Mr. Marte said that some of the top complaints his office receives are for sanitation issues, “from trash on the streets, to overflowing bins, to rats chewing through the wires and eating garbage.”
“These larger, rat-proof bins will prevent trash overflowing onto the sidewalk, and will take away a major food source for rats,” he said. “The removable parts of the bins will also make it faster for sanitation workers to place the trash in their trucks, speeding up garbage pickup district-wide.”
This is the initial rollout of a design finalized in 2019, when the Department of Sanitation hosted the Better Bin Competition, offering designers an opportunity to reimagine the most ubiquitous form of street furniture in the New York: the City’s tens of thousands of green, wire-mesh litter baskets, which date from the 1930s.
The winner, from industrial designer Colin Kelly at the Brooklyn-based interdisciplinary firm Group Project, is built around a three-part system.

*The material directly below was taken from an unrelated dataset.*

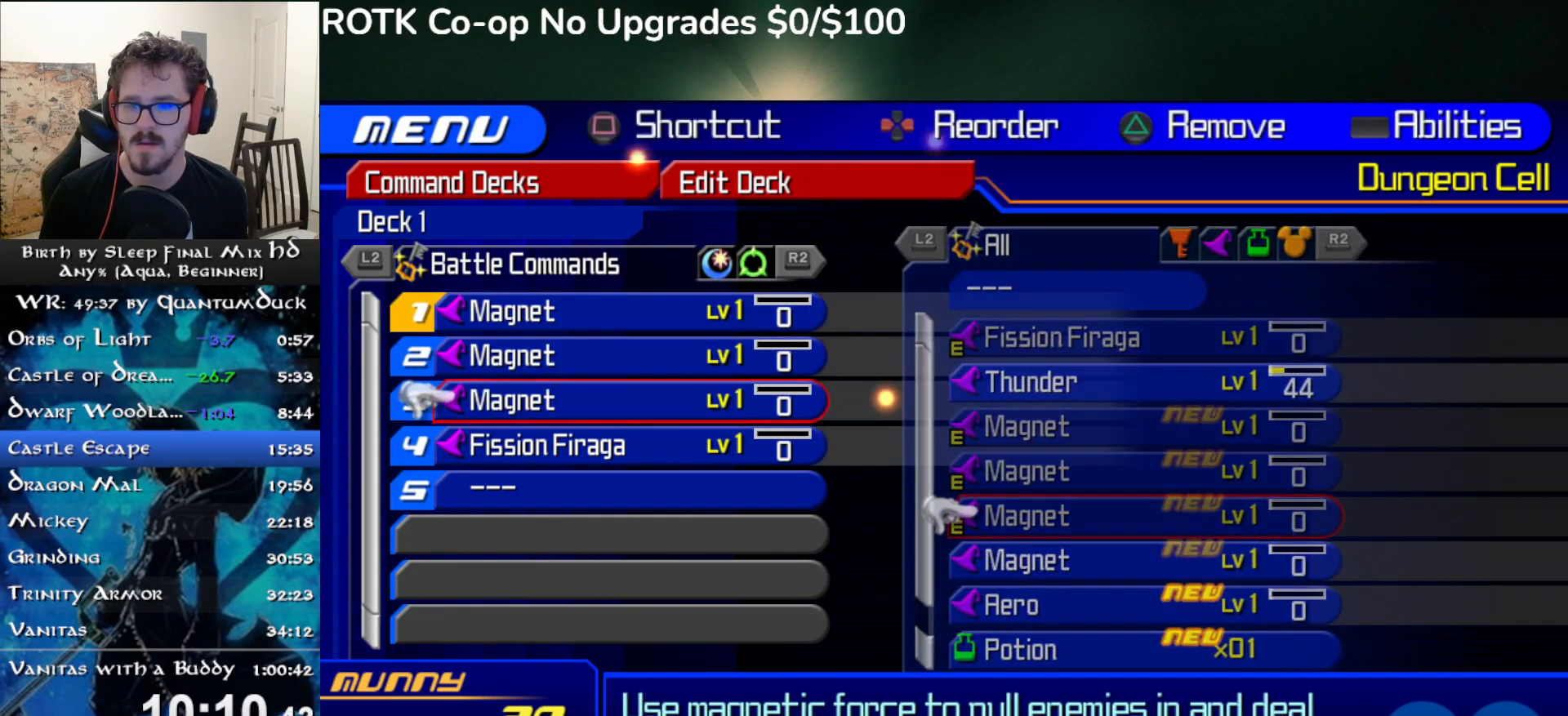
{"buttons": ["CIRCLE"], "left_stick": "center", "right_stick": "center", "events": [[67, "DPAD_DOWN", "down"], [100, "DPAD_DOWN", "up"], [183, "DPAD_DOWN", "down"], [267, "DPAD_DOWN", "up"], [317, "DPAD_DOWN", "down"], [417, "CIRCLE", "down"], [417, "DPAD_DOWN", "up"]]}
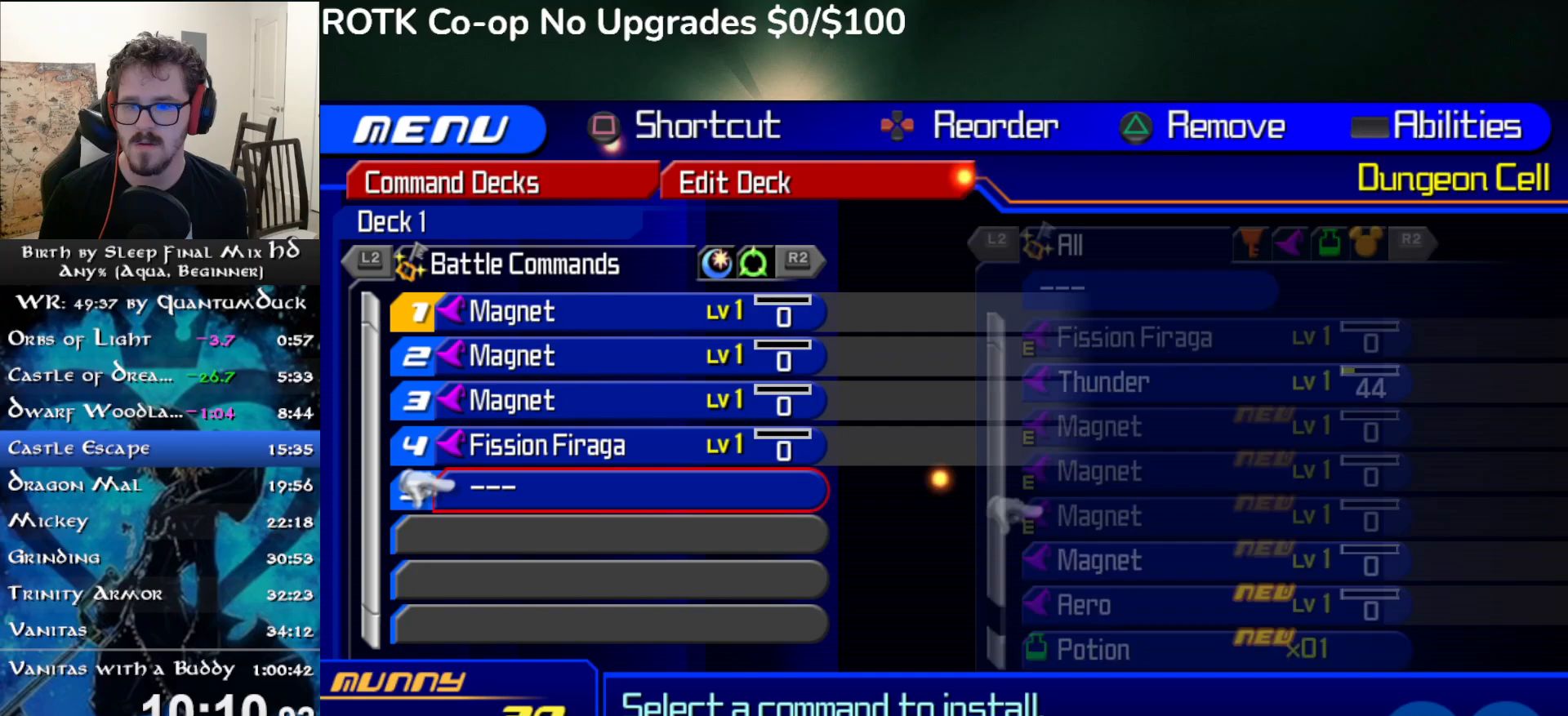
{"buttons": [], "left_stick": "center", "right_stick": "center", "events": [[50, "CIRCLE", "up"], [267, "DPAD_UP", "down"], [333, "DPAD_UP", "up"], [417, "DPAD_UP", "down"], [483, "DPAD_UP", "up"]]}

The stand, which stays anchored to the street corner, serves as a home base to protect the basket, and is designed to survive heavy winds, along with other hazards of New York streets. The lid serves as a hinge that opens for the removal of the basket, while also keeping refuse in and bulky or household waste out. The modular design allows the Department of Sanitation to swap out the plastic basket, before it’s time to replace the entire receptacle, thereby lowering the overall cost.
For the initial rollout, look for Better Bins along Greenwich Street, at the intersections with Duane, Jay, North Moore, and Laight Streets. “This is just the first wave,” Mr. Marte said. “I look forward to all the outdated trash bins in my district being replaced by Better Bins, and I will continue working with the Department of Sanitation to make sure this happens as soon as possible.”